Pixel 3 software: So helpful it’s almost creepy
Running Android 9.0 Pie out of the box, the Pixel 3 uses gesture navigation to get around. For recent apps you’ll need to flick up at the bottom of the screen and slide apps upwards to quit. A quick flick used to take you to the app drawer, but now that requires either a second flick or one long swipe upward. This is the hardest gesture to unlearn and I still need more time to get used to it. At least there’s still a small home and back button.
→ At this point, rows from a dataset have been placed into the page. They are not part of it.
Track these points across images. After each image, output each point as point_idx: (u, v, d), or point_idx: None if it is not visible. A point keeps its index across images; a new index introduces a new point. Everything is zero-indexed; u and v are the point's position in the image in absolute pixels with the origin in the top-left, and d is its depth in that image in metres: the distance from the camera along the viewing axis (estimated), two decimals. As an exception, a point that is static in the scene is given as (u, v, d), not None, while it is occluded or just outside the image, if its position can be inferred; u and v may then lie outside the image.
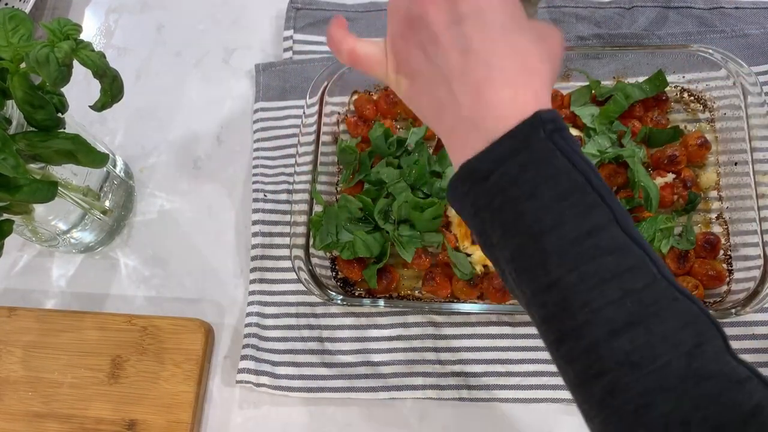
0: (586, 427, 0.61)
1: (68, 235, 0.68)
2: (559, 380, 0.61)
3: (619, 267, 0.34)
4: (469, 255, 0.64)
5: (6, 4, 0.83)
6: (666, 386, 0.33)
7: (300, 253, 0.64)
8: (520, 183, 0.35)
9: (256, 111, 0.76)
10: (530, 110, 0.36)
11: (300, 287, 0.64)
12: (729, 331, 0.56)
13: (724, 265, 0.63)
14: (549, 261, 0.35)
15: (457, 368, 0.63)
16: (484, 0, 0.38)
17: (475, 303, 0.64)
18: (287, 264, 0.67)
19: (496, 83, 0.37)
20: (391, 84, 0.43)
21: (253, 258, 0.69)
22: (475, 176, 0.37)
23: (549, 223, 0.35)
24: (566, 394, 0.61)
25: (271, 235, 0.70)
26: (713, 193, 0.67)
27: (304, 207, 0.66)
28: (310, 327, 0.66)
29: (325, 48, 0.78)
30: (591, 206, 0.35)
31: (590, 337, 0.34)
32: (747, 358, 0.35)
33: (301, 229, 0.65)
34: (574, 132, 0.68)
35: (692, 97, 0.70)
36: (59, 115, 0.56)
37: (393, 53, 0.42)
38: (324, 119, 0.70)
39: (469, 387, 0.63)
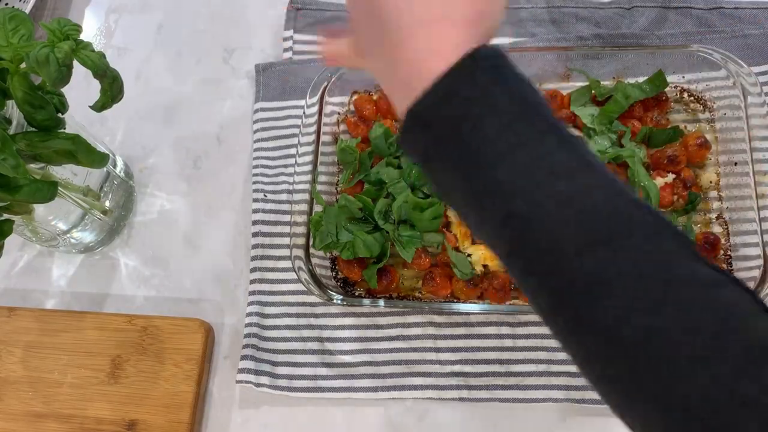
0: (585, 427, 0.61)
1: (68, 235, 0.68)
2: (559, 380, 0.62)
3: (576, 188, 0.34)
4: (469, 255, 0.64)
5: (6, 4, 0.83)
6: (640, 297, 0.32)
7: (300, 253, 0.64)
8: (466, 120, 0.35)
9: (256, 111, 0.76)
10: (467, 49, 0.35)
11: (300, 287, 0.64)
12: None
13: (724, 265, 0.63)
14: (503, 192, 0.35)
15: (457, 368, 0.63)
16: None
17: (475, 303, 0.64)
18: (287, 264, 0.67)
19: (434, 26, 0.36)
20: (360, 65, 0.43)
21: (253, 258, 0.69)
22: (419, 122, 0.36)
23: (498, 153, 0.35)
24: (566, 394, 0.61)
25: (271, 235, 0.70)
26: (713, 193, 0.66)
27: (304, 207, 0.66)
28: (310, 327, 0.66)
29: (325, 48, 0.79)
30: (542, 132, 0.35)
31: (555, 261, 0.34)
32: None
33: (301, 229, 0.65)
34: (573, 132, 0.68)
35: (692, 98, 0.70)
36: (59, 115, 0.56)
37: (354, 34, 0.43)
38: (324, 119, 0.69)
39: (469, 387, 0.63)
Google Assistant, the company’s voice-activated majordomo, is embedded throughout the Pixel’s user experience. There are myriad ways to access it: Active Edge, saying “OK, Google” or long-pressing the home screen. Even if you don’t consciously launch it, you’ll inevitable interact it with it somehow.
But that’s what you get with a phone so deeply integrated with Google’s ecosystem. Fortunately you can turn off notifications or opt out of Assistant altogether if it all starts to get too much.
One compelling new Assistant feature is Call Screen, which answers calls on your behalf using the Duplex technology that the company unveiled earlier this year. As the conversation unfolds between Assistant and the other line, you can read a transcript of the conversation in real time. From there you can decide to block the call or answer it.
More Pixel software tidbits
- As part of Google’s Digital Wellbeing initiative, the Pixel gives you info about how you’re spending your time on the phone. It lets you limit app usage and switches the screen to grayscale around bedtime to reduce eye strain.
- The Pixel 3 and 3 XL come with a free YouTube Music subscription for six months.
- You’ll get unlimited cloud storage for photos, saved at full resolution.
- The phones are usually the first to receive software updates as they roll out from Google. If you bought your phone through a carrier though, you may experience some delay.
- The phone is available on Google’s own Wi-Fi first network, Project Fi. For a limited time, if you buy two Pixel 3/3XL phones you can receive service credit.